• [Passage for review]:
■ ■ ■ ■ ■

Even without a session targeted at China and/or India options and challenges, how these and other offshore locations could – or couldn’t – fit into an outsourcing strategy was raised throughout the two-day conference. Some may have been surprised it was Australia that received a number of mentions: Australia has a growing number of drug discovery and development organizations to partner with. It is an attractive location for clinical trials, and provides a national tax credit on R&D activities performed there. (Outsourced Pharma readers wouldn’t be surprised, though.)

CROs, CMOs, But CRDOs?

Moreover, while the conference aimed its sights on the development and manufacturing (CDMO) side of the outsourcing equation – and had the right people talking to the right people – conversations frequently incorporated contract research organizations (CRO) as well. Not a loss of focus; more a melding of industry. Panelists (including from Big Pharma) and the attendees from start-ups and virtuals inform us that nowadays you need to survey the entire outsourcing landscape to dive wholesale into any part of the outsourcing infrastructure. What’s before, what’s ahead, what’s the business strategy within the entire continuum?

There are a number of reasons for this. The most obvious perhaps is the changing regulatory environment for fast-track approval-paths and smaller target-disease markets. This, and the rise of biologics (and biosimilars) has lead to compressed timelines, innovative partnerships, and more products moving through outsourcing supply chains. Even with small-molecule projects, the stages of discovery and development seem to increasingly intersect at the edges of late discovery-early development.

Next, more companies are basing their business models on a complete outsourcing strategy (for example, Retrophin Inc., and look for an upcoming Outsourced Pharma article on Dauntless Pharmaceuticals). On the service supplier side, CMOs continue to expand service offerings, and at the same time become “technology-platform” providers, reaching as far upstream as possible for that initial customer contact. CROs, on the other hand, are reaching further downstream to keep the customer as long as possible as projects mature. We have seen the rise of CDMOs; maybe next we’ll hear more about CRDOs (contract research and development organizations)? … Well, anyways, I think you get the point.

LifeCycle Outsourcing™ For A New Era

Therefore, even the start-up or virtual biotech largely inexperienced with outsourcing came to the OPW San Diego conference with at least some vision of the entire new-drug discovery and development continuum. BioPharma itself has been reaching and innovating for a fuller service integration as well. It’s a vision that we at Life Science Connect – the producers of OPW – are starting to call LifeCycle Outsourcing™.

■ ■ ■ ■ ■

• [Raw data]:
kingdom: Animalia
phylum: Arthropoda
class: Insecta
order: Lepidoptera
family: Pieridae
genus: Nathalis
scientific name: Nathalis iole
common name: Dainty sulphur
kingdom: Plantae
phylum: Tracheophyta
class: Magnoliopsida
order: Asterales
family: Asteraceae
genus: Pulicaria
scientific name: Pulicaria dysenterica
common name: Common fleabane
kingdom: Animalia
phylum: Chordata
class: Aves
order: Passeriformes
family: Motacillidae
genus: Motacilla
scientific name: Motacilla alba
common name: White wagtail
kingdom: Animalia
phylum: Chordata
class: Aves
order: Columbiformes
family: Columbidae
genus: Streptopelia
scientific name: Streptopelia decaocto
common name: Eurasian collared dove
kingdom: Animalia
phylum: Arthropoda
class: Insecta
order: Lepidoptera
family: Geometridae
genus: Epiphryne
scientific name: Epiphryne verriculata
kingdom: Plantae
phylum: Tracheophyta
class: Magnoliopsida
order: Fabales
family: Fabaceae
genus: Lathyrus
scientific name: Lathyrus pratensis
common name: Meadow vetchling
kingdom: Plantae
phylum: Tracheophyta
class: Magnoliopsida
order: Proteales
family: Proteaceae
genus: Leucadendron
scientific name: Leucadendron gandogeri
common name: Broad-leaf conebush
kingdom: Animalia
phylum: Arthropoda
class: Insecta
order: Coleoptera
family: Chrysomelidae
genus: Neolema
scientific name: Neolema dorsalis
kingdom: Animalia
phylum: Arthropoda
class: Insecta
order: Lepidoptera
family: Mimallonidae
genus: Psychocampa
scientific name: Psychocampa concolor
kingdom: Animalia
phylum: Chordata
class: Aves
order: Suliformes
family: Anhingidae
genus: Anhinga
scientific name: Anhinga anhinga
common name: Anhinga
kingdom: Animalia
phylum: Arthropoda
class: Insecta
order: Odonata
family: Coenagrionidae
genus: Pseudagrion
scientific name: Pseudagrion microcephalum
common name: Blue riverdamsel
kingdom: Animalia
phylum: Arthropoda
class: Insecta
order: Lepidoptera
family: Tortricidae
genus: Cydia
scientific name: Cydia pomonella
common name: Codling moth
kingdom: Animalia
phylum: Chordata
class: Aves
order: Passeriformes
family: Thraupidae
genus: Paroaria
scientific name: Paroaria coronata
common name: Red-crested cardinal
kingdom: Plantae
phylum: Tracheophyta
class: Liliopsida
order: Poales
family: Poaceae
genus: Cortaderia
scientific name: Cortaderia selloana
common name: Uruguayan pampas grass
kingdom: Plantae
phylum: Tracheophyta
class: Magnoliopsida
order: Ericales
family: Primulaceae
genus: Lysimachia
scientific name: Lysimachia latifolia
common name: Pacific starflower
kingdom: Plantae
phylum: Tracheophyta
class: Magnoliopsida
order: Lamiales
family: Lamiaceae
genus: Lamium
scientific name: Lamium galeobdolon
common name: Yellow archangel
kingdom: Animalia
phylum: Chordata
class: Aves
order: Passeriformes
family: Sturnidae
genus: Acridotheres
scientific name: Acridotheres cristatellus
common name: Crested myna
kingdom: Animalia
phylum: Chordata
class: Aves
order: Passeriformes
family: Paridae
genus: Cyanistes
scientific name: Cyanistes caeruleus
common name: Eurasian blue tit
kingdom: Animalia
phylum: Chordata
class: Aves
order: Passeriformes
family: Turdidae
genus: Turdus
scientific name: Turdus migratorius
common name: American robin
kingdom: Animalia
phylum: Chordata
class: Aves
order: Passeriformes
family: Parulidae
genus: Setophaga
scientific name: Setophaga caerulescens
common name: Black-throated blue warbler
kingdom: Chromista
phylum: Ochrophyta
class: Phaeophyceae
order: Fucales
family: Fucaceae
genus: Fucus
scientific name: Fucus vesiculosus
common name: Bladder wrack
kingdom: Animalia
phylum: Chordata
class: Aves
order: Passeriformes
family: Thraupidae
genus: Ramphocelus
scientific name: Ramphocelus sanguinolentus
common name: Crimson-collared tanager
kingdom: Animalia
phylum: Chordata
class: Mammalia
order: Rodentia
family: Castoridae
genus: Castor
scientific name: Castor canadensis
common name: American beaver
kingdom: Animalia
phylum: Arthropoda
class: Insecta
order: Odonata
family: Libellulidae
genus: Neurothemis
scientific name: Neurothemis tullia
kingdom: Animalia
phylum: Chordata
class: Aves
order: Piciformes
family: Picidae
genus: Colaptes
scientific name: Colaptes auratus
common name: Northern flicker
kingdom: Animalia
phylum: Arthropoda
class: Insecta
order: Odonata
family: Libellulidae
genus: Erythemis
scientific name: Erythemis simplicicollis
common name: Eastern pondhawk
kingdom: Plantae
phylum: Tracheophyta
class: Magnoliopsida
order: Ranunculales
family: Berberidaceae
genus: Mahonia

■ ■ ■ ■ ■

• [Assigned task 1]: In the conference report, what tax benefit does Australia offer?
• [Assigned task 2]: Echo the part of the conference report that starts with "Next, more companies" and goes on through "get the point.".

• [Task result 1]: A national tax credit on R&D activities performed there.

• [Task result 2]:
Next, more companies are basing their business models on a complete outsourcing strategy (for example, Retrophin Inc., and look for an upcoming Outsourced Pharma article on Dauntless Pharmaceuticals). On the service supplier side, CMOs continue to expand service offerings, and at the same time become “technology-platform” providers, reaching as far upstream as possible for that initial customer contact. CROs, on the other hand, are reaching further downstream to keep the customer as long as possible as projects mature. We have seen the rise of CDMOs; maybe next we’ll hear more about CRDOs (contract research and development organizations)? … Well, anyways, I think you get the point.